Tyson is a tough exterminator, ready to take down vampires with brute force or even a boomerang to the heart, but he reminds Shanika to keep her “eyes on the ground”, ready for any spontaneous attack from below.
But a Vampire King Josiah (Callan Mulvey) has recently arrived in the city from an Adelaide bus and will prove far more resilient.
There is also a “blood hunter” Jalingbirri (Kelton Pell) who has the strength and experience to fight the vampires below the surface. There’s also Kitty (Ngaire Pigram), who shares romantic history with Tyson, and British bartender Eleona (Yael Stone).
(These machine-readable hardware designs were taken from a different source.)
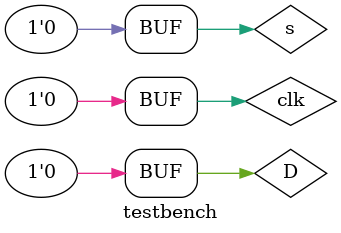
<source format=v>
`timescale 1ns / 1ps

module testbench(

    );
    reg clk,D,s;
    wire Qa,Qb,Qc,Qd;
    
    SR_latch SR (clk,s,Qd);
    D_latch Dla(D,clk,Qa);
    D_ff_up DFU(D,clk,Qb);
    D_ff_down DFD(D,clk,Qc);
    initial begin 
        clk=0;
        D=0;
        s=0;
    #40 D=1;
    #10 clk=1;
    #10 D=0;
    #10 D=1;
    #5 s=1;
    #10 D=0;
    #15 clk=0;
    #10 D=1;
    #15 D=0;s=0;
    #5  D=1;
    #10 D=0;
    #10 clk=1;
    #10 D=1;
    #5 D=0;
    #10 D=1;
    #10 s=1;
    #15 clk=0;
    #10 D=0;
    #30 s=0;
           
    end
    
endmodule

</source>
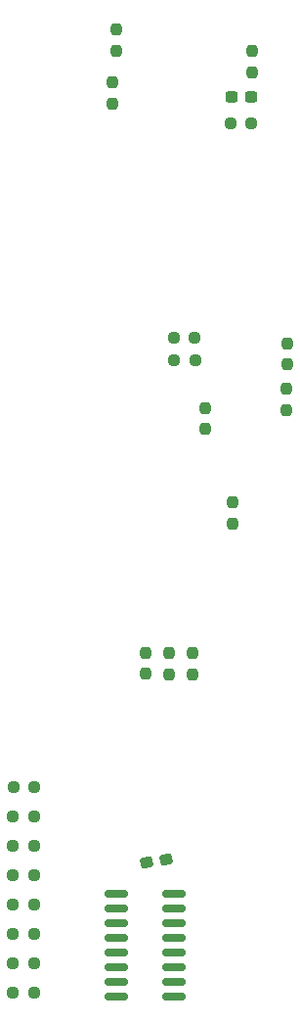
<source format=gbr>
G04 #@! TF.GenerationSoftware,KiCad,Pcbnew,7.0.9*
G04 #@! TF.CreationDate,2023-11-26T15:03:03-05:00*
G04 #@! TF.ProjectId,ESP32_AudioBoard_Rev3,45535033-325f-4417-9564-696f426f6172,rev?*
G04 #@! TF.SameCoordinates,Original*
G04 #@! TF.FileFunction,Paste,Bot*
G04 #@! TF.FilePolarity,Positive*
%FSLAX46Y46*%
G04 Gerber Fmt 4.6, Leading zero omitted, Abs format (unit mm)*
G04 Created by KiCad (PCBNEW 7.0.9) date 2023-11-26 15:03:03*
%MOMM*%
%LPD*%
G01*
G04 APERTURE LIST*
G04 Aperture macros list*
%AMRoundRect*
0 Rectangle with rounded corners*
0 $1 Rounding radius*
0 $2 $3 $4 $5 $6 $7 $8 $9 X,Y pos of 4 corners*
0 Add a 4 corners polygon primitive as box body*
4,1,4,$2,$3,$4,$5,$6,$7,$8,$9,$2,$3,0*
0 Add four circle primitives for the rounded corners*
1,1,$1+$1,$2,$3*
1,1,$1+$1,$4,$5*
1,1,$1+$1,$6,$7*
1,1,$1+$1,$8,$9*
0 Add four rect primitives between the rounded corners*
20,1,$1+$1,$2,$3,$4,$5,0*
20,1,$1+$1,$4,$5,$6,$7,0*
20,1,$1+$1,$6,$7,$8,$9,0*
20,1,$1+$1,$8,$9,$2,$3,0*%
G04 Aperture macros list end*
%ADD10RoundRect,0.237500X-0.250000X-0.237500X0.250000X-0.237500X0.250000X0.237500X-0.250000X0.237500X0*%
%ADD11RoundRect,0.237500X0.250000X0.237500X-0.250000X0.237500X-0.250000X-0.237500X0.250000X-0.237500X0*%
%ADD12RoundRect,0.237500X0.237500X-0.250000X0.237500X0.250000X-0.237500X0.250000X-0.237500X-0.250000X0*%
%ADD13RoundRect,0.237500X-0.237500X0.250000X-0.237500X-0.250000X0.237500X-0.250000X0.237500X0.250000X0*%
%ADD14RoundRect,0.237500X0.300000X0.237500X-0.300000X0.237500X-0.300000X-0.237500X0.300000X-0.237500X0*%
%ADD15RoundRect,0.150000X0.825000X0.150000X-0.825000X0.150000X-0.825000X-0.150000X0.825000X-0.150000X0*%
%ADD16RoundRect,0.237500X0.254201X0.285986X-0.336684X0.181797X-0.254201X-0.285986X0.336684X-0.181797X0*%
G04 APERTURE END LIST*
D10*
X46377500Y-34150000D03*
X48202500Y-34150000D03*
D11*
X43282500Y-52740000D03*
X41457500Y-52740000D03*
D12*
X41039996Y-81802502D03*
X41039996Y-79977502D03*
X36150000Y-32482500D03*
X36150000Y-30657500D03*
D10*
X27517500Y-96690000D03*
X29342500Y-96690000D03*
D13*
X44210000Y-58787500D03*
X44210000Y-60612500D03*
D14*
X48192500Y-31870000D03*
X46467500Y-31870000D03*
D13*
X36470000Y-26067500D03*
X36470000Y-27892500D03*
X46520000Y-66947500D03*
X46520000Y-68772500D03*
D10*
X27537500Y-99230000D03*
X29362500Y-99230000D03*
D12*
X43040000Y-81812500D03*
X43040000Y-79987500D03*
D10*
X27527500Y-94150000D03*
X29352500Y-94150000D03*
D12*
X51250000Y-58982500D03*
X51250000Y-57157500D03*
D10*
X27507500Y-101760000D03*
X29332500Y-101760000D03*
X27507500Y-109400000D03*
X29332500Y-109400000D03*
D11*
X43302500Y-54680000D03*
X41477500Y-54680000D03*
D15*
X41445000Y-100770000D03*
X41445000Y-102040000D03*
X41445000Y-103310000D03*
X41445000Y-104580000D03*
X41445000Y-105850000D03*
X41445000Y-107120000D03*
X41445000Y-108390000D03*
X41445000Y-109660000D03*
X36495000Y-109660000D03*
X36495000Y-108390000D03*
X36495000Y-107120000D03*
X36495000Y-105850000D03*
X36495000Y-104580000D03*
X36495000Y-103310000D03*
X36495000Y-102040000D03*
X36495000Y-100770000D03*
D13*
X51280000Y-53197500D03*
X51280000Y-55022500D03*
D16*
X40809397Y-97810228D03*
X39110603Y-98109772D03*
D10*
X27517500Y-104310000D03*
X29342500Y-104310000D03*
D13*
X39050000Y-79967500D03*
X39050000Y-81792500D03*
X48280000Y-27917500D03*
X48280000Y-29742500D03*
D10*
X27547500Y-91610000D03*
X29372500Y-91610000D03*
X27537500Y-106830000D03*
X29362500Y-106830000D03*
M02*

</source>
But while Tyson is doing his best to keep the vampires down, there’s pressure on the home front, especially around Shanika’s school and an upcoming visit from Child Protection.
“Who gives a damn about child protection? We have bigger problems,” he mumbles.
Apparently 230 years of them….
Directors Thornton & Fletcher, joined by Tony Krawtiz, adopt a sort of Crazy Maximus-meet-the-vampire world here, through the eyes of blackfella. The corrugated iron setting is distinctly outback Australia, with magical drone shots capturing the red earth terrain, filled with potholes and mounds of dirt like a war zone.
A beat-up car that has probably seen better days shooting roos rips through the landscape in its quest for vampires. You get the real feeling that the law of the land rules here. Tyson does what it takes to protect the community from him.
In the lead role Rob Collins is defiant, heroic and handsome, grinning or brandishing a weapon to strike at the enemy. Callan Mulvey, in another sexy villain role, is as silent and pale as the king of the vampires.
The graphics, coupled with a guitar soundtrack, are one of the strongest features of this very original concept, even if it can be difficult to decipher mumbled dialogue at times (it may have been a mixing problem with the preview).
It wouldn’t be a vampire story without a modicum of horror and gore, there’s just enough to tick that box in every episode.
Sometimes, Fire bite it’s positively cinematic and, in a genre that has seen nearly every idea sold out, manages to bring something new to the table.
Firebite begins Thursday, December 16 on AMC+ (available in Australia on the Apple TV app and Prime Video channels).